[EXERCISE INPUTS]
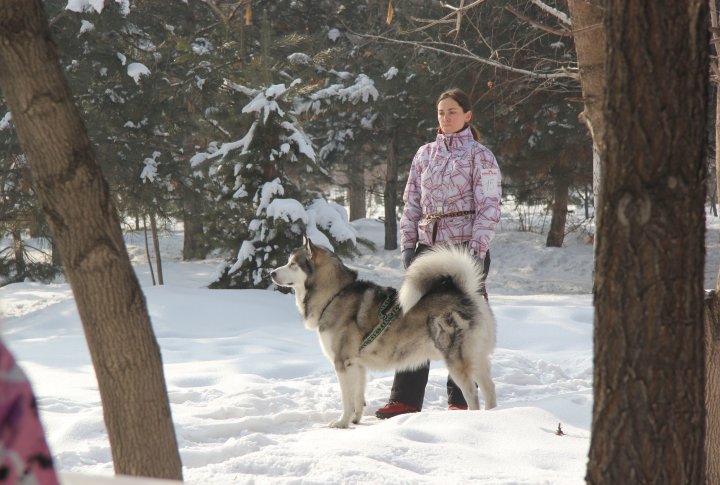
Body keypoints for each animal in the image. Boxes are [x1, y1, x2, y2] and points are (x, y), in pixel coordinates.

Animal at [270, 236, 496, 426]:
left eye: (293, 264)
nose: (271, 273)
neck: (334, 295)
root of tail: (465, 294)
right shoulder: (358, 365)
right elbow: (358, 397)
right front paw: (355, 420)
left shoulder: (342, 363)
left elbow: (346, 399)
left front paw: (341, 423)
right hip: (478, 359)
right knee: (490, 390)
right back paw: (492, 417)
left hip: (456, 361)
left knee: (472, 394)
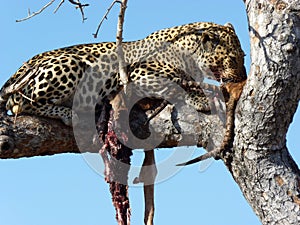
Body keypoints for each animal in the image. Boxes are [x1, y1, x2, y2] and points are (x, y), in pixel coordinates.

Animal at [0, 22, 246, 130]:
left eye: (243, 56)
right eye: (233, 59)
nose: (242, 77)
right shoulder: (139, 73)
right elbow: (174, 84)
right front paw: (199, 99)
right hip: (72, 63)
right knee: (24, 105)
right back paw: (69, 113)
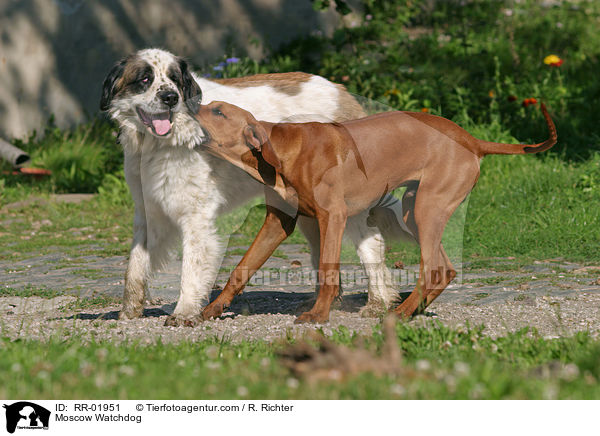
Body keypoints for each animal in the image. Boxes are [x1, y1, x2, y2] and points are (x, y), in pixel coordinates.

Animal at [101, 49, 408, 326]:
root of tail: (341, 90)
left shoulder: (197, 218)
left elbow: (191, 270)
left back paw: (377, 303)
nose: (170, 98)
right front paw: (129, 310)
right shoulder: (147, 212)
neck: (155, 143)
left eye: (175, 79)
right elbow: (135, 266)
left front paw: (185, 312)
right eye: (145, 79)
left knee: (371, 246)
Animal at [192, 100, 556, 322]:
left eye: (218, 111)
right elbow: (242, 268)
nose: (189, 99)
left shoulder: (333, 218)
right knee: (446, 269)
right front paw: (211, 309)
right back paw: (413, 310)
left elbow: (328, 272)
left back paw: (401, 312)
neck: (280, 150)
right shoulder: (277, 222)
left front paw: (319, 315)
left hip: (426, 208)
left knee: (433, 268)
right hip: (416, 211)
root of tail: (472, 141)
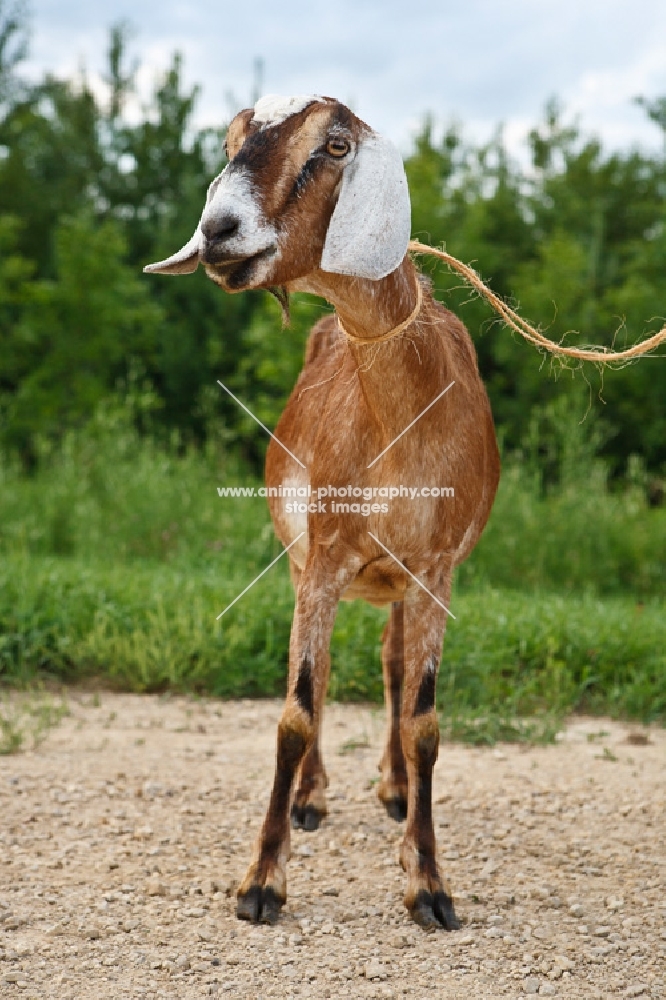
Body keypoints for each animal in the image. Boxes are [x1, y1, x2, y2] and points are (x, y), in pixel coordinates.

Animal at [144, 94, 498, 928]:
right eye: (233, 141)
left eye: (335, 145)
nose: (220, 231)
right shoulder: (325, 559)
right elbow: (296, 710)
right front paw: (261, 881)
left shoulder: (436, 569)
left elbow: (425, 721)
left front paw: (430, 884)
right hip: (307, 560)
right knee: (332, 668)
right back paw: (311, 797)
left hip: (394, 580)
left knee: (393, 666)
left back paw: (396, 789)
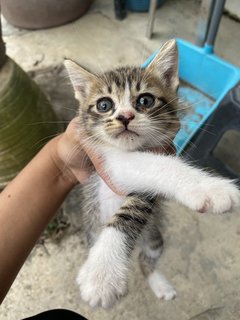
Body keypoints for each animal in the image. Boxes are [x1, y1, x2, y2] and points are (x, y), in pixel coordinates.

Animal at [64, 39, 240, 308]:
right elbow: (154, 166)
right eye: (104, 105)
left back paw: (158, 283)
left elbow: (138, 200)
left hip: (155, 239)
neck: (131, 148)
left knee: (145, 259)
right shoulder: (104, 161)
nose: (125, 117)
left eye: (145, 101)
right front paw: (102, 272)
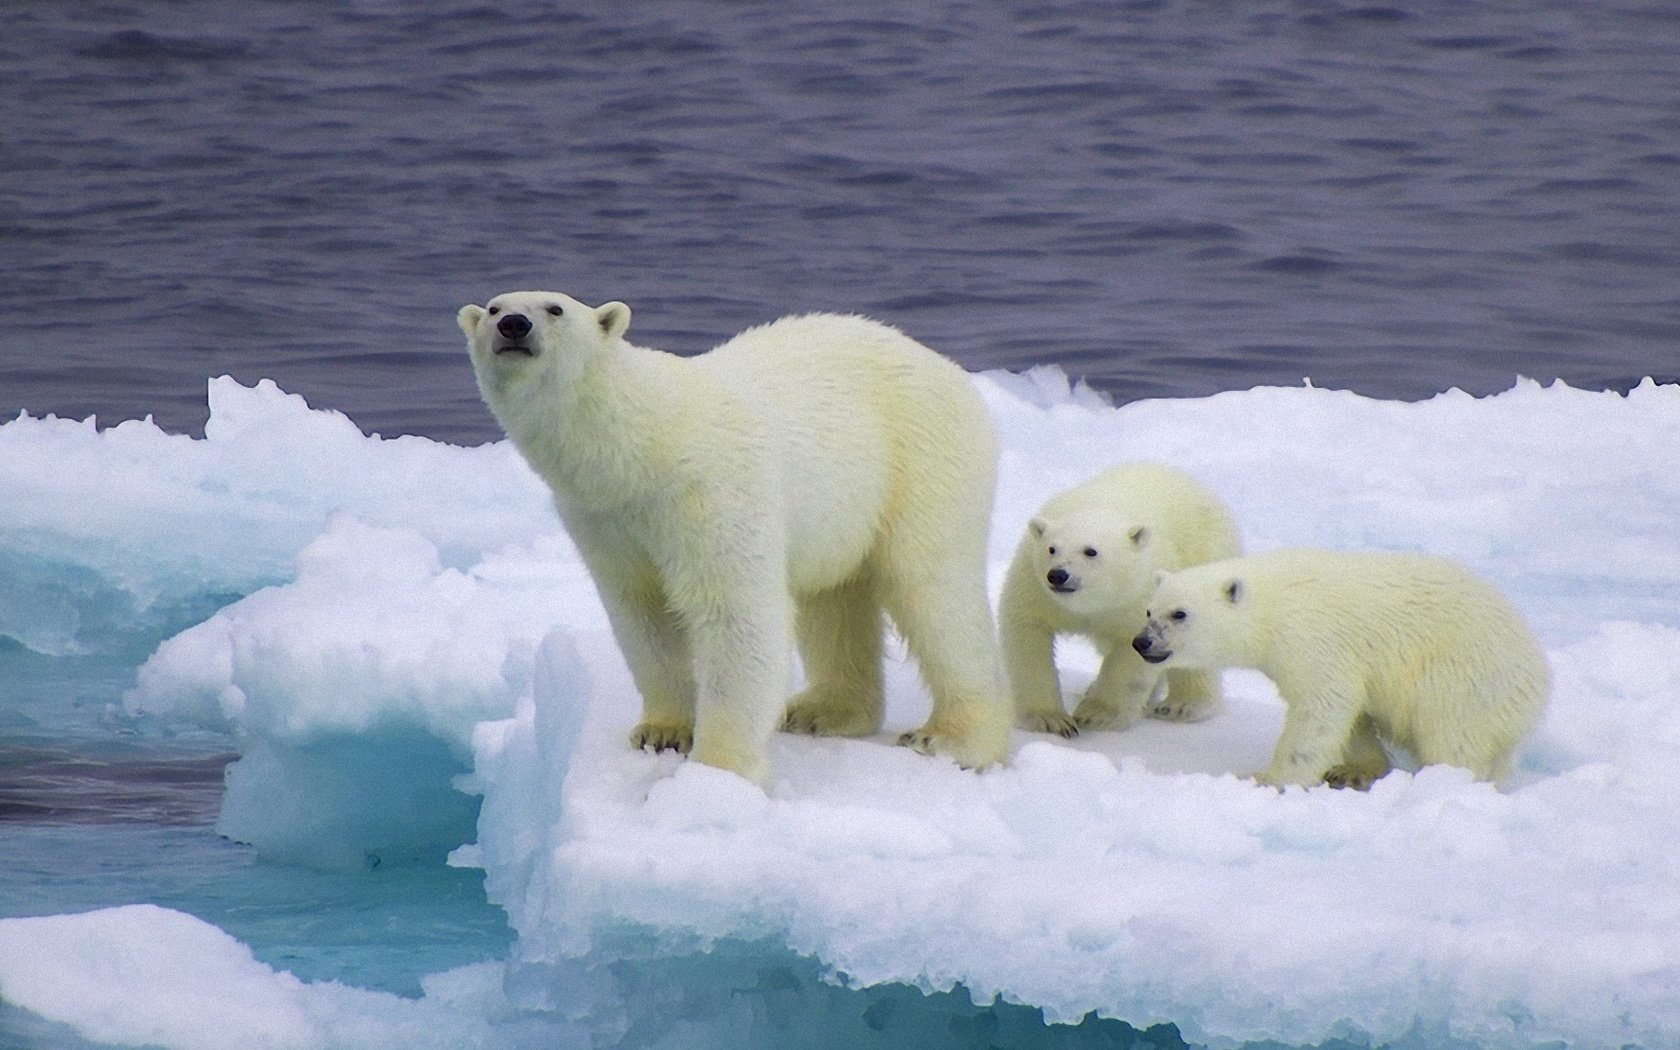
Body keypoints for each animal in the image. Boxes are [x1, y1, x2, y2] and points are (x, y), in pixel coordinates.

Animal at [460, 290, 1001, 782]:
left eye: (554, 308)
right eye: (493, 307)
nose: (513, 325)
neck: (643, 444)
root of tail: (949, 369)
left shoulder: (711, 492)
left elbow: (735, 614)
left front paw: (718, 768)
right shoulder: (603, 519)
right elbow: (642, 613)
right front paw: (662, 731)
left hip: (922, 459)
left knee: (932, 591)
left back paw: (952, 738)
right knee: (832, 599)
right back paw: (822, 711)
[/EXERCISE INPUTS]
» EXERCISE DIRECTIONS:
Your copy should match the data exactly, apart from the images, which are dropped.

» YOUR RESPONSE:
Body keypoints for each animal in the image. Boxes are [x1, y1, x2, y2] and points are (x, y), in pixel coordinates.

Animal at [270, 236, 496, 426]:
left eye: (293, 264)
nose: (271, 273)
neck: (334, 295)
root of tail: (465, 294)
right shoulder: (358, 365)
right elbow: (358, 397)
right front paw: (355, 420)
left shoulder: (342, 363)
left elbow: (346, 399)
left front paw: (341, 423)
right hip: (478, 359)
right knee: (490, 390)
right back paw: (492, 417)
left hip: (456, 361)
left knee: (472, 394)
Body keypoints for each animal in the image. Boxes are [x1, y1, x2, y2] and points are (x, y), in pixel coordinates.

Animal at [0, 22, 246, 130]:
left eye: (243, 56)
right eye: (233, 59)
nose: (242, 77)
right shoulder: (139, 73)
right elbow: (174, 84)
right front paw: (199, 99)
right hip: (72, 63)
right knee: (24, 105)
right back paw: (69, 113)
Body keypoints for each animal in the image. Boxes are [x1, y1, x2, y2] and points are (x, y), in pixel coordinates.

Animal at [101, 49, 408, 326]:
root of tail: (341, 90)
left shoulder: (197, 218)
left elbow: (191, 270)
left back paw: (377, 303)
nose: (170, 98)
right front paw: (129, 310)
right shoulder: (147, 212)
neck: (155, 143)
left eye: (175, 79)
right elbow: (135, 266)
left front paw: (185, 312)
right eye: (145, 79)
left knee: (371, 246)
Animal at [192, 100, 556, 322]:
left eye: (218, 111)
right elbow: (242, 268)
nose: (189, 99)
left shoulder: (333, 218)
right knee: (446, 269)
right front paw: (211, 309)
right back paw: (413, 310)
left elbow: (328, 272)
left back paw: (401, 312)
neck: (280, 150)
right shoulder: (277, 222)
left front paw: (319, 315)
left hip: (426, 208)
left knee: (433, 268)
right hip: (416, 211)
root of tail: (472, 141)
Body keypoints for each animal in the image. Boxes are [x1, y1, x2, y2] and points are (x, y), in pixel coordinates.

Animal at [144, 94, 498, 928]:
right eye: (233, 141)
left eye: (335, 145)
nose: (220, 231)
right shoulder: (325, 559)
right elbow: (296, 710)
right front paw: (261, 881)
left shoulder: (436, 569)
left elbow: (425, 721)
left front paw: (430, 884)
right hip: (307, 560)
right knee: (332, 668)
right back paw: (311, 797)
left hip: (394, 580)
left knee: (393, 666)
left back paw: (396, 789)
Body keypoints for each animal in the image. Boxes are [x1, y1, x2, y2] and points are (x, y), in pixel coordinates.

Animal at [64, 39, 240, 308]:
right elbow: (154, 166)
right eye: (104, 105)
left back paw: (158, 283)
left elbow: (138, 200)
left hip: (155, 239)
neck: (131, 148)
left knee: (145, 259)
right shoulder: (104, 161)
nose: (125, 117)
left eye: (145, 101)
right front paw: (102, 272)
Body keypoints for each animal in the image. Boxes are [x1, y1, x2, y2] and points are (x, y), in pixel coordinates.

Animal at [460, 290, 1001, 782]:
left eye: (554, 308)
right eye: (493, 307)
nose: (513, 325)
neck: (643, 444)
root of tail: (949, 369)
left shoulder: (711, 492)
left elbow: (735, 614)
left front paw: (718, 768)
right shoulder: (603, 519)
right elbow: (642, 613)
right front paw: (662, 731)
left hip: (922, 459)
left knee: (932, 591)
left back paw: (952, 738)
right knee: (832, 599)
right back paw: (822, 711)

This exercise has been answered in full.